For the last 100 years, a federal officer who hailed as Collector of Land Revenue and later, the District officer had been a commissioner and its ex-officio secretary.
It had been a practice that one or more senior government officers serve on the secretariat for efficient and proper administration of the records and appurtenances of the HEB.
Whereas the HEB is in a horrible state of neglect by the Penang State government for allowing the appointment of contract staff or temporary employees as its executive director and as its assistant secretary to undermine the statutory obligations of the ex-officio secretary.
Flaw in the board’s composition
The HEB Ordinance under section 3 (1) reads “the Governor may appoint a board consisting of three or more commissioners, one of whom at least shall be an officer of the government…and may make rules”
The statutory, executive, and financial powers are only vested in this ex-officio secretary.
My understanding is Siva Nathan was only appointed a commissioner with a term of office of one year via Rule 3 (3) and not as an officer of the government under Section 3 (1) of the HEB Ordinance to constitute the HEB.
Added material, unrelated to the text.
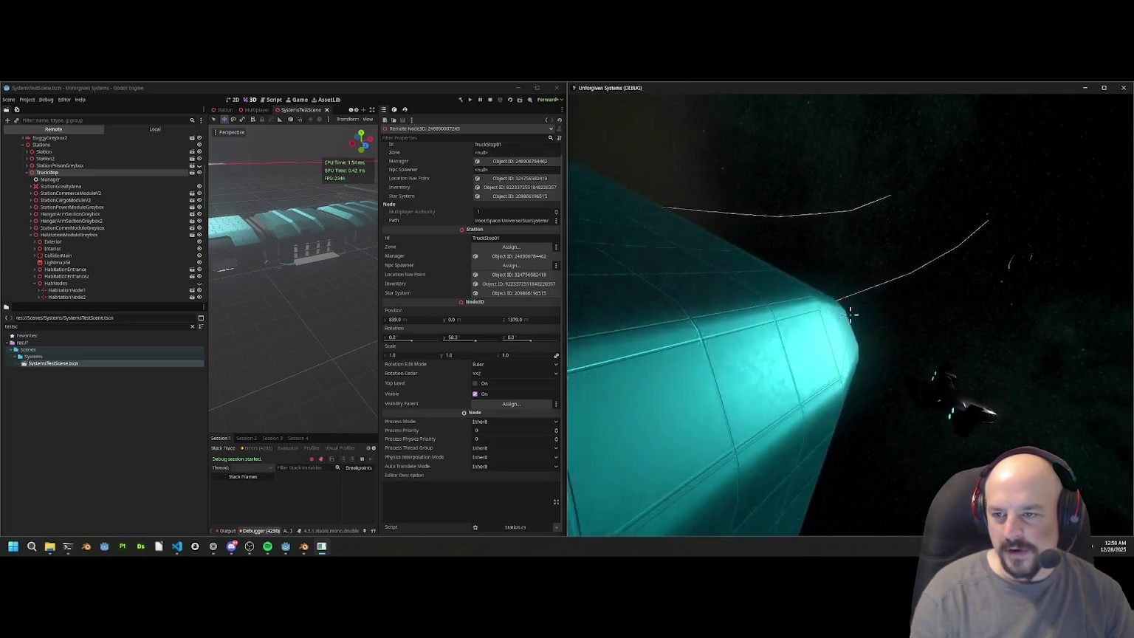
key("w")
Siva Nathan’s appointment for one year term of office makes him an ordinary commissioner under Rule 3 (3) stipulated for other commissioners and so his resignation as an ex-officio secretary under Rule 3 (1) does not arise.
The quorum of any of its meeting shall be three commissioners including such ex-officio secretary and I do not find any reasonable basis for the board to be constituted with more than a dozen commissioners to administer only five poor Hindu endowments when even the state “Cabinet” of Penang has eight members.
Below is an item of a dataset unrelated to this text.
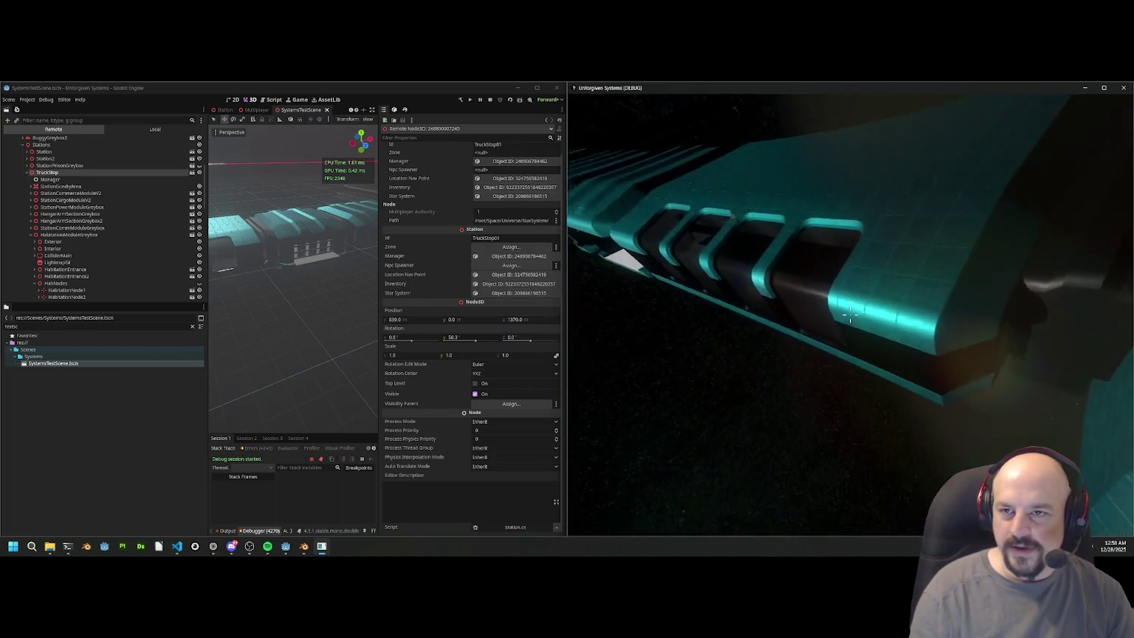
key("w")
Board rules of 1989 avoided
Based on my observations and the weaknesses of the HEB, I had designed the board rules of 1989 in consultation with the state Legal Adviser and the Director of Lands and Mines, Penang (ex-officio secretary) with an objective to open the HEB to more skills and talent by stipulating annual term of office for each commissioner with the exception of the officer of the government.
The rules were then published in the Penang Gazette for the first time. Numerous persons have served and benefited as commissioners resulting from the said rules.
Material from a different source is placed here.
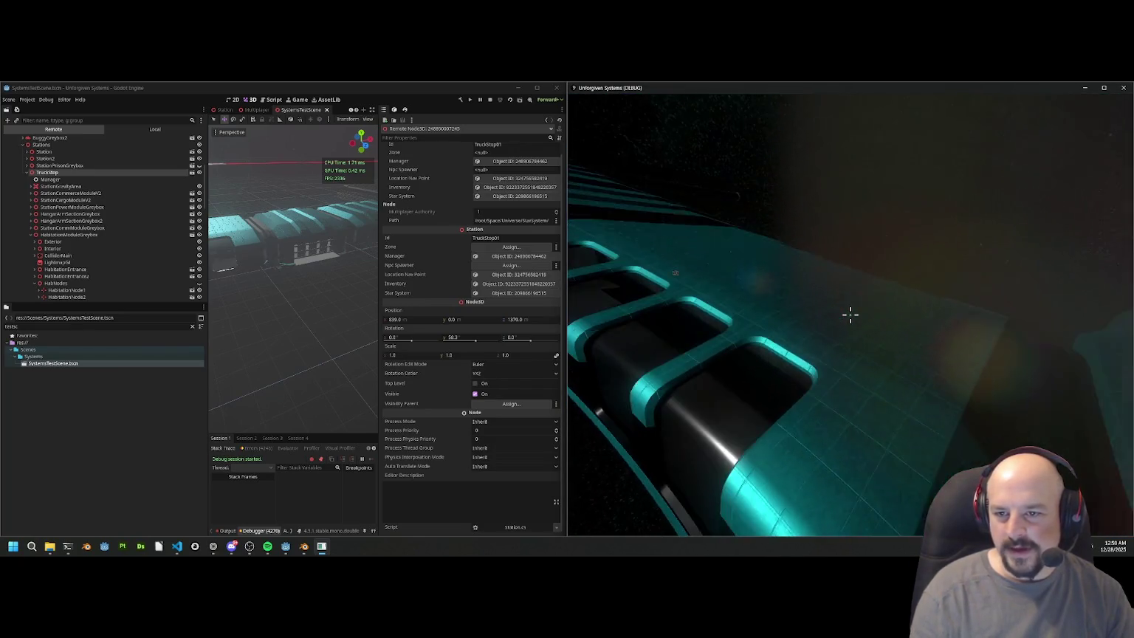
key("w")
Statutory powers of the ex-officio secretary diffused
The practice of keeping the ex-officio secretary’s fort within the mainstream state department has been abandoned for certain religious zealots who desire to manage the religious affairs of the Hindus through the HEB.
Instead a visiting ex-officio secretary is “shopped” around all over the government service for purposes of intentionally maintaining a weak secretary portfolio for insubordinations.
To further weaken the secretariat, flimsy contract staffs or political cronies having neither civil service experience nor disciplines of government General Orders or trainings are holding the fort to support their political masters while sacrificing good governance and procedures.
The purposes of the HEB Ordinance have therefore been intentionally sidelined by crony contract staffs and supporters of politicians. The HEB chairman prefers to further his political mileage at the expense of this poor charitable HEB.
My two decades of painstaking efforts and risks taken to remove the BN politically based commissioners in 1989 has not rung bells to the DAP chief minister nor his deputy chief minister II.
Perhaps, unscrupulous decisions and actions in his statutory functions, including interferences by his two overzealous subordinates, would have caused government commissioner R Siva Nathan to suddenly resign in protest, speaks volumes.
The writer is a chartered secretary and a former officer of the government. He is also the deputy president of the United Hindu Religious council, Penang.